--- START ---
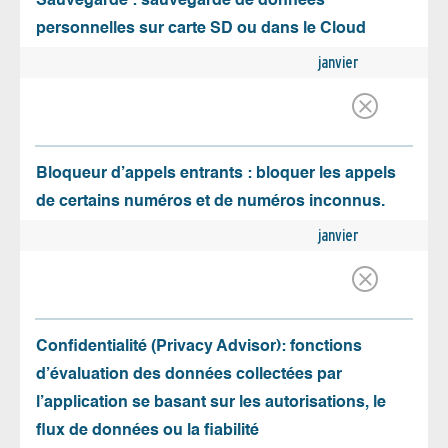
Sauvegarde : sauvegarde de données
personnelles sur carte SD ou dans le Cloud
janvier
Bloqueur d’appels entrants : bloquer les appels
de certains numéros et de numéros inconnus.
janvier
Confidentialité (Privacy Advisor): fonctions
d’évaluation des données collectées par
l’application se basant sur les autorisations, le
flux de données ou la fiabilité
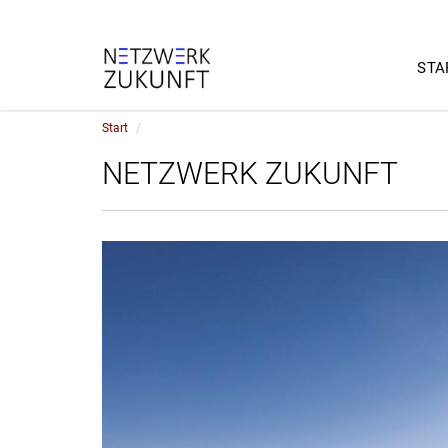
STA
Start
NETZWERK ZUKUNFT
--- END ---
Lines starting at the one with "l’application se basant" and ending at the last line of the entries above must be restated word for word, with pictures omitted.

l’application se basant sur les autorisations, le
flux de données ou la fiabilité
STA
Start
NETZWERK ZUKUNFT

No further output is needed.